Auch bei näherer Betrachtung der Gesetzesbegründung erscheint eine weitergehende Auslegung des § 28 a Abs. 1 Nr. 5 BDSG verfehlt. Der Begründung lässt sich insofern entnehmen, dass von der Erfüllung der Voraussetzungen der Ziffer 4 durch die verantwortliche Stelle abgesehen werde, da diese „einen ungerechtfertigten bürokratischen Aufwand erzeugen würde“. Bürokratischer Aufwand wird jedoch letztlich nicht durch das Erfordernis verursacht, dass die Forderung nicht bestritten worden sein darf, sondern vielmehr durch die unter Ziffer 4 a) und b) festgeschriebenen Mahnerfordernisse. Sofern der Gesetzgeber folglich die verantwortliche Stelle von bürokratischem Aufwand befreien wollte, so kann damit lediglich gemeint sein, dass eine entsprechende Mahnung durch die verantwortliche Stelle jedenfalls dann nicht erforderlich sei, wenn bereits – unbestrittene – Forderungen vorliegen in einem solchen Ausmaß vorliegen, das zur fristlosen Kündigung berechtigt.

b)

Aufgrund der bereits zuvor erfolgten Weiterleitung der Daten an die T, der nach wie vor von der Verfügungsbeklagten vertretenen Auffassung, zur Weiterleitung der Daten berechtigt zu sein, sowie der Weigerung eine strafbewehrte Unterlassungserklärung abzugeben, besteht ferner auch die Wiederholungsgefahr.

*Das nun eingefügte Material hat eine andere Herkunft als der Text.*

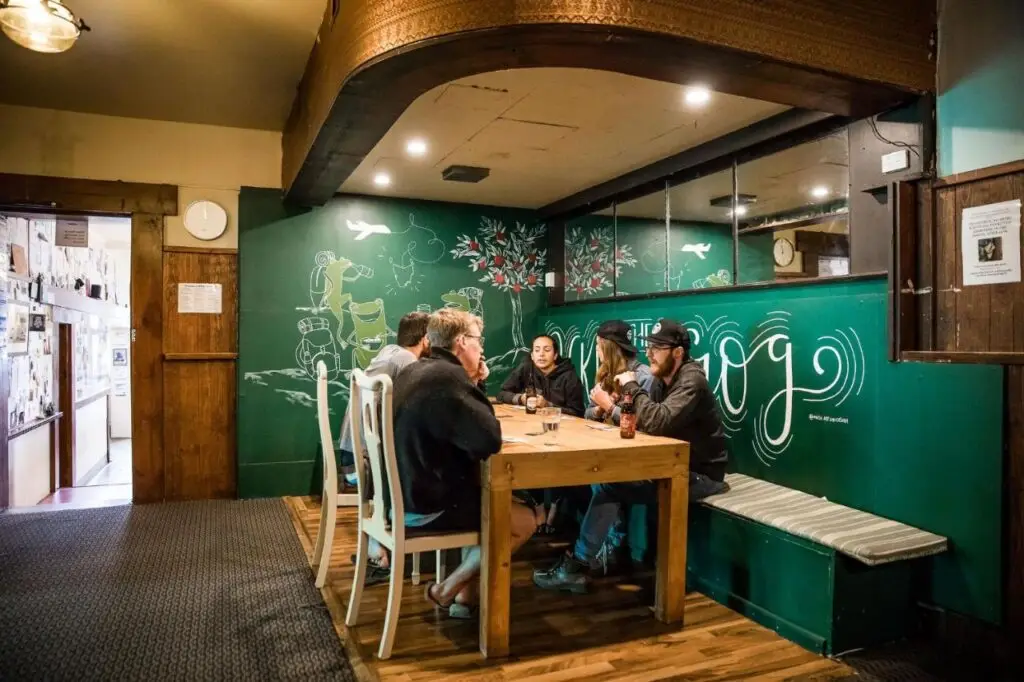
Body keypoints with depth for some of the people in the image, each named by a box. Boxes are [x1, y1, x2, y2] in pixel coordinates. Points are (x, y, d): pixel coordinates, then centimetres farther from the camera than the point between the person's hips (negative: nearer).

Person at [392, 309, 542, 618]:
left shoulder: (416, 371, 9)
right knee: (525, 520, 2)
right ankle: (446, 591, 9)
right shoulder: (447, 378, -22)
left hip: (403, 494, 10)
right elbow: (490, 440, -27)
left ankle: (466, 595, 25)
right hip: (425, 506, -10)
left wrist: (473, 384, 6)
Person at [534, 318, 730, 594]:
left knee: (611, 485, -20)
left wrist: (632, 388, -21)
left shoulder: (691, 381, -20)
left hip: (700, 473, -9)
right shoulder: (662, 378, 9)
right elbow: (643, 421, 5)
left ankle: (578, 565, -11)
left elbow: (659, 422, -33)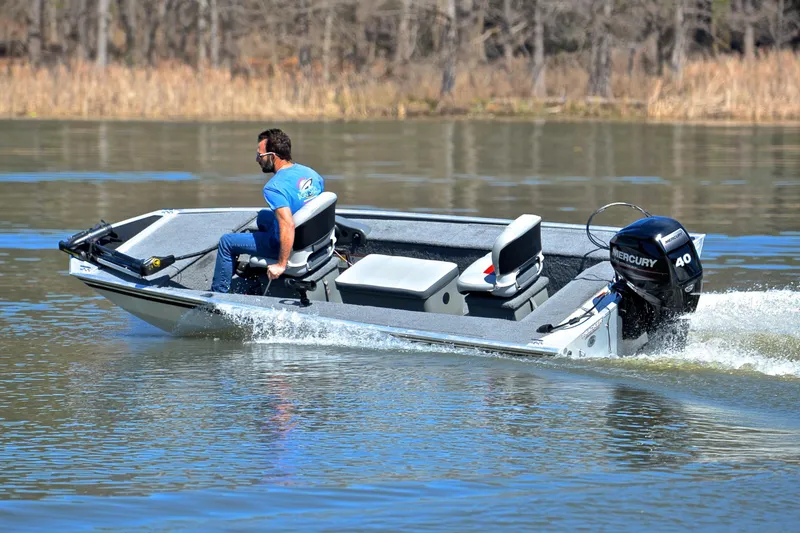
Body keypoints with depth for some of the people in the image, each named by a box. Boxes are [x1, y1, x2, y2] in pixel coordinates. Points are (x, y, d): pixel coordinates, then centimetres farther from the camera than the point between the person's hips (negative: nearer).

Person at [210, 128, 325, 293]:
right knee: (263, 216, 36)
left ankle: (219, 293, 20)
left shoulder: (274, 188, -29)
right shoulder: (310, 173, -4)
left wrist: (281, 265, -30)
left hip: (286, 244, -8)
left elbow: (288, 226, -37)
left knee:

Die Verfügungsklägerin hat den Verfügungsgrund schlüssig vorgetragen und die Tatsachen mittels eidesstattlicher Versicherung glaubhaft gemacht (§§ 935, 936, 920 Abs. 2, 294 ZPO). Die Anforderungen an den Verfügungsgrund einer Sicherungsverfügung sind erfüllt, denn zur Abwendung einer Gefährdung der Rechte der Verfügungsklägerin ist eine vorläufige Sicherung im Eilverfahren notwendig. Durch die Eintragung eines negativen Schufa-Vermerks würde die Kreditwürdigkeit der Verfügungsklägerin und damit die wirtschaftliche Existenz gefährdet, denn ein Schufa-Eintrag kann erhebliche Nachteile für einen Betroffenen mit sich bringen. Darüber hinaus hat die Verfügungsklägerin auch konkret drohende Nachteile im Hinblick auf die bevorstehende Eingehung eines Mietverhältnisses vorgetragen und glaubhaft gemacht. Nach dem objektiven Urteil eines vernünftigen Menschen bestand die Befürchtung, dass die Verfügungsbeklagte einen negativen Schufa-Antrag veranlassen werde.

Die Kostenentscheidung beruht auf § 91 ZPO.

Nach alledem war die einstweilige Verfügung vom 28.03.2013 vollumfänglich abzuweisen.